Through the tinted windows of the indoor range, targets hang in the distance and the Bang! Bang! of a discharged gun echoes through the walls into the street.
“There’s a winning formula to running a firearms store,” said Boucher, a former Modesto-area gun store owner, “and that winning formula is to (offer everything) —classes, a gunsmith of some sort, a place to shoot the firearms.”
IN SHORT SUPPLY
Still, Barnwood Arms’ full complement of services won’t grant it immunity from the first-quarter hangover forecasted for the firearms industry.
While his store prospers, and the desire to own a gun burns throughout the community, the unavoidable truth is that the industry is struggling to meet the demands of the marketplace.
Has been for awhile now, Mangelos says, and it will all come to a head this month.
Tis the season of the tradeshow.
Mangelos boarded a plane Monday for a small gathering in Las Vegas. His father, Joseph Mangelos, president of Barnwood Arms, has been in South Carolina all week. The two will re-connect next week in Las Vegas for the Shooting, Hunting, Outdoor Trade Show, a dealers-only convention with a natural draw.
Paul Mangelos left Ripon knowing the gamble that lay ahead in the high desert. Manufacturers have been operating at capacity for half a decade now, and recent events – the November election and the Sandy Hook tragedy – have finally tipped the scale of supply and demand.
“If I had product to sell, I could be selling a lot more,” Paul Mangelos said. “But everyone is out of product. … The inventories in the distributors’ warehouses and factories have dried up in a matter of days.”
Stag Arms, one of the nation’s leading makers of the assault rifle, has stopped taking bulk orders on all rifles, according to its website. The company is also working around the clock – three shifts a day, seven days a week – to complete orders placed before the freeze.

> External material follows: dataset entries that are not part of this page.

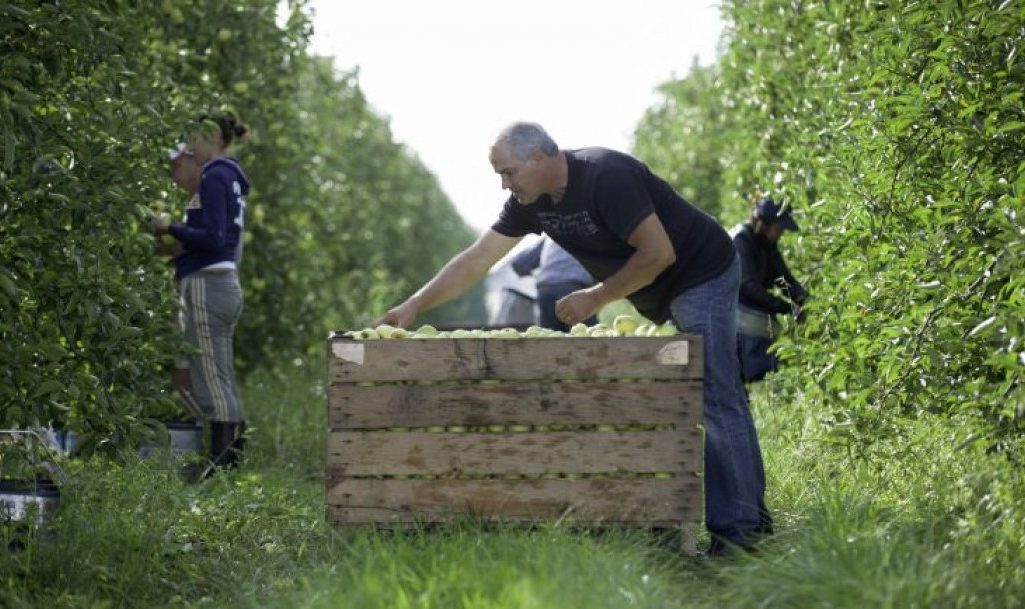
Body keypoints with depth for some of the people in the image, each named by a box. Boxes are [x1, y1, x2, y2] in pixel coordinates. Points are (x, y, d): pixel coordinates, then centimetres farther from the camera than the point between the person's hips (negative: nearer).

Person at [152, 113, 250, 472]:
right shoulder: (232, 178, 18)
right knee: (223, 381, 11)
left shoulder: (214, 177, -11)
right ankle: (231, 459, 11)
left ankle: (220, 463, -12)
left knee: (210, 380, -10)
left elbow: (213, 238, -19)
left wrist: (171, 228, -10)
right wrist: (177, 239, 19)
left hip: (207, 283, -10)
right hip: (227, 283, 10)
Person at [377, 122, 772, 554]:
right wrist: (414, 306, -5)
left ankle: (737, 528, -12)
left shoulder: (607, 177, -27)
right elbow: (476, 259, 2)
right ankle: (751, 516, 15)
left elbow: (659, 254, -27)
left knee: (715, 400, -12)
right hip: (660, 298, 9)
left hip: (702, 274, -9)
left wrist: (596, 298, -20)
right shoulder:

With fewer guns and ammunition available, Modesto’s Feliciano Camarillo raced down to Barnwood Arms Wednesday to purchase a pistol before a possible price hike. Or it was gone.

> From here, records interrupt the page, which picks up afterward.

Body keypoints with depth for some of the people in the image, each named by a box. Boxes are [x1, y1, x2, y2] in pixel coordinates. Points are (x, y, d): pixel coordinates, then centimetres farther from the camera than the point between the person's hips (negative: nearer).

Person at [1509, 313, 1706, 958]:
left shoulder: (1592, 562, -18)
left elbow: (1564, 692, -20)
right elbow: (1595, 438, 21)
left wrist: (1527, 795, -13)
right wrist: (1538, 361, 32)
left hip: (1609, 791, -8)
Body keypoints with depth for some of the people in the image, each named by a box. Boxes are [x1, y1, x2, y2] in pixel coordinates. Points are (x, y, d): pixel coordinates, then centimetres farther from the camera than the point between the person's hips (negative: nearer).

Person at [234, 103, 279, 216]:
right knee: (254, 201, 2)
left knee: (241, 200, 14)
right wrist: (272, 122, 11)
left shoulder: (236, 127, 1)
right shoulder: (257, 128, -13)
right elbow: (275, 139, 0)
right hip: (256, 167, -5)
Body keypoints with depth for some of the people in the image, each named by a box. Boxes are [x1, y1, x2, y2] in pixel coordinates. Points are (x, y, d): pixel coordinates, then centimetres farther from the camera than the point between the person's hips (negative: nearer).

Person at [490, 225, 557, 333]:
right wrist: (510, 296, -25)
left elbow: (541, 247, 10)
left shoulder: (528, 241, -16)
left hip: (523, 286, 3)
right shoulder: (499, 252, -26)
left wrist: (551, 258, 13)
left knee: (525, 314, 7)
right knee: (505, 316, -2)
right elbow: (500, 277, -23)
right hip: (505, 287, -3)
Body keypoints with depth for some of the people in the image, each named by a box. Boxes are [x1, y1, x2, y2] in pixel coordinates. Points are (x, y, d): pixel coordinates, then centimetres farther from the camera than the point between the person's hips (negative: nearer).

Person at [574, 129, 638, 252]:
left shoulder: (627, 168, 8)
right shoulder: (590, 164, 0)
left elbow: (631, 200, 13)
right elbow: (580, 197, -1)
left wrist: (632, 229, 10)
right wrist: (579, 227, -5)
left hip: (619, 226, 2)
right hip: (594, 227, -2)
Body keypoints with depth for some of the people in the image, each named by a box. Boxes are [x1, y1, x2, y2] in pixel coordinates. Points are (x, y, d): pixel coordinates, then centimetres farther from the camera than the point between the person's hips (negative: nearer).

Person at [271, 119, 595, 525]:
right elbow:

“I’ve always been involved with guns, from hunting to sport shooting. With everything going on right now, you see everything doubling in price,” he said. “Even ammunition is twice as much.
“It makes you think” about buying now, “especially if you don’t have that extra money.”
Hodder observed the feeding frenzy –customers cradling shotguns, feeling the weight of a pistol in their hand, and fiddling with cartridges. He noticed more blue velvet liner than cold steel in the counters.
And he was there when Barnwood Arms salesman Larry Cruce placed an AR-15 in the hands of Kristi Kramur.
Kramur was shopping for her first gun and was clearly overwhelmed by the weight and ferocity of the assault rifle.
“It’s a cannon,” she said.
Hodder tends to agree.
“It’s the election, coupled with tragedy and the holiday. The combination of the three is why Barnwood is almost sold out,” Hodder said. “When I was in here two weeks ago, they had a clipboard with people on a wait list for ARs. People are afraid that right might be taken away … that they’ll be banned altogether.”